• _Exercise text_:
————————

Here's the catch: you can't train for altitude at sea level. Fitness won't stop altitude sickness — it just gives you more reserve so the effort costs you less. Acclimatisation happens on the trek through a slow ascent and rest days (like the one at Namche). Understand and respect it using our altitude sickness guide, and never let good fitness tempt you into climbing too fast.

Common training mistakes

Avoid the traps that catch trekkers out:

  • Training only on flat ground or treadmills — the trek is all hills and uneven trail; train on the real thing.
  • Ignoring the downhills — descending is what destroys knees, yet most people only train going up.
  • Cramming late — a frantic month of overtraining brings injury, not fitness. Start early and build gradually.
  • New gear on day one — unbroken-in boots and an untested pack cause blisters and back pain. Wear everything on training hikes first.
  • Skipping strength and rest — both protect you from injury over consecutive long days.

Short on time? A condensed approach

If your trek is only six to eight weeks away, you can still prepare meaningfully. Prioritise the two things that transfer most: long, weighted hikes on hills (as often as your body recovers) and downhill practice. Keep two cardio sessions and one or two leg-strength sessions a week, and accept that you'll arrive with less reserve — which means trekking conservatively, taking every acclimatisation day, and not rushing.

Mental preparation matters

EBC is as much mental as physical. Cold nights, basic food, broken sleep at altitude, headaches, and the monotony of long days all wear on morale. Expect hard days, go in patient, and treat the slow ascent as the point rather than an obstacle. Trekkers who quit usually do so for altitude or mindset, rarely raw fitness.

Don't forget

  • Break in your boots thoroughly — blisters end treks. The packing list covers footwear and gear.
  • Train your feet and ankles on uneven ground, not just treadmills.
  • Practise with your poles if you'll use them.
  • Build in rest — recovery is when fitness is made; overtraining before the trek is counterproductive.
  • Get a check-up if you're older or have any heart, lung, or joint concerns before training hard.

————————

Data entries
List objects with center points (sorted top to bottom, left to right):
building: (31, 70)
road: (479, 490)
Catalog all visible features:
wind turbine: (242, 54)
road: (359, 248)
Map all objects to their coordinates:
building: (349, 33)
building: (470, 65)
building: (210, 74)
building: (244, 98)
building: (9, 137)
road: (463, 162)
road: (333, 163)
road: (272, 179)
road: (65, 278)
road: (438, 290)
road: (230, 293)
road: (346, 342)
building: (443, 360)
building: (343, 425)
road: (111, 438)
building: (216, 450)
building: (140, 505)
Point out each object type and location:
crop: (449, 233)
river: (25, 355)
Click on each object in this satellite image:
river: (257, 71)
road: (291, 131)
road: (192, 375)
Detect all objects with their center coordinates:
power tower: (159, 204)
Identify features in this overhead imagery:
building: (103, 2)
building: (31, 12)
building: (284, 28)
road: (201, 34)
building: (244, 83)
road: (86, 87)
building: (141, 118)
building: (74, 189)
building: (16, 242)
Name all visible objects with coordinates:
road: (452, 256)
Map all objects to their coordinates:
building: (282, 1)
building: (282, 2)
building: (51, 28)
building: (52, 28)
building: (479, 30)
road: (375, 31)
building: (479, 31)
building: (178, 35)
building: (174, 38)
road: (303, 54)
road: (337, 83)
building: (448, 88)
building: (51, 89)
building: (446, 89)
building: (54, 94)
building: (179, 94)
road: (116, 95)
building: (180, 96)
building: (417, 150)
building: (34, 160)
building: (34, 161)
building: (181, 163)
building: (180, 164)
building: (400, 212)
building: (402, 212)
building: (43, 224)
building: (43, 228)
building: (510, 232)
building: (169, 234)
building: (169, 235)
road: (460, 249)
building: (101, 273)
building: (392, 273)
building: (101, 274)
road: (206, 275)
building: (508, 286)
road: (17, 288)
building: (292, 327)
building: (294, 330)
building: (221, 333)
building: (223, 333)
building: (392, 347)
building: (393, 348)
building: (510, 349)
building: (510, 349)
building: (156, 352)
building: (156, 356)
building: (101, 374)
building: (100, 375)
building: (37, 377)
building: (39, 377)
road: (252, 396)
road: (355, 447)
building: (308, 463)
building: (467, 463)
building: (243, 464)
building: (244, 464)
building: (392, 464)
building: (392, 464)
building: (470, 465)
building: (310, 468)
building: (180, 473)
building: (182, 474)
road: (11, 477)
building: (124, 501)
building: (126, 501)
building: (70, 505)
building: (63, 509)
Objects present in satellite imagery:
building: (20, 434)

————————

• _Problem 1_:
Answer these questions using the text on trek preparation.
(a) According to the text, what does fitness give a trekker with respect to altitude?
(b) Which part of the trek does the text say "destroys knees"?
(c) For a trek six to eight weeks away, how many cardio sessions a week does the text advise keeping?
• _Problem 2_: Carry on the text on trek preparation past its final bullet point.

• _Exercise output 1_:
(a) More reserve, so the effort costs less.
(b) Descending, the downhills.
(c) Two.

• _Exercise output 2_:
  • Practise hydration and nutrition on long hikes so trail eating and drinking feel normal.

Prepare your body over a few consistent months and the trek shifts from a survival slog to something you can actually savour. When your training's underway, lock in the rest of the plan with the Everest Base Camp itinerary and the Everest region guide — and if you're hungry for more, the Three Passes trek is the harder next step.

Frequently Asked Questions

How fit do you need to be for Everest Base Camp?

You do not need to be an athlete, but you need solid endurance for long, consecutive days of walking — typically 5-7 hours a day for up to two weeks, much of it uphill and at altitude. The trek is non-technical, so the goal is aerobic stamina and durable legs rather than speed or strength. Most reasonably active people can do it with 8-12 weeks of focused preparation.

How long should I train for the Everest Base Camp trek?

Start training around 3-4 months (12-16 weeks) before departure if you are starting from a moderate fitness base, or longer if you are currently inactive. This gives time to build aerobic endurance gradually, get used to back-to-back hiking days with a loaded pack, and break in your boots — without the injury risk of cramming. Consistency over months beats intense last-minute effort.

Can you train for the altitude of Everest Base Camp?

Not really at sea level — you cannot meaningfully pre-acclimatise to altitude through fitness training, and being fit does not protect you from altitude sickness. What training does is make the physical effort easier so your body has more reserve. Acclimatisation happens on the trek itself through a slow ascent and rest days; see our altitude sickness guide for how to handle it safely.

What kind of training is best for Everest Base Camp?

A mix: aerobic endurance (hiking, running, cycling, stair climbing) as the foundation, regular long hikes on hills with a weighted pack to mimic the trek, leg and core strength work, and crucially downhill practice to prepare your knees for the long descents. Training on real trails in your boots is the single most specific and useful thing you can do.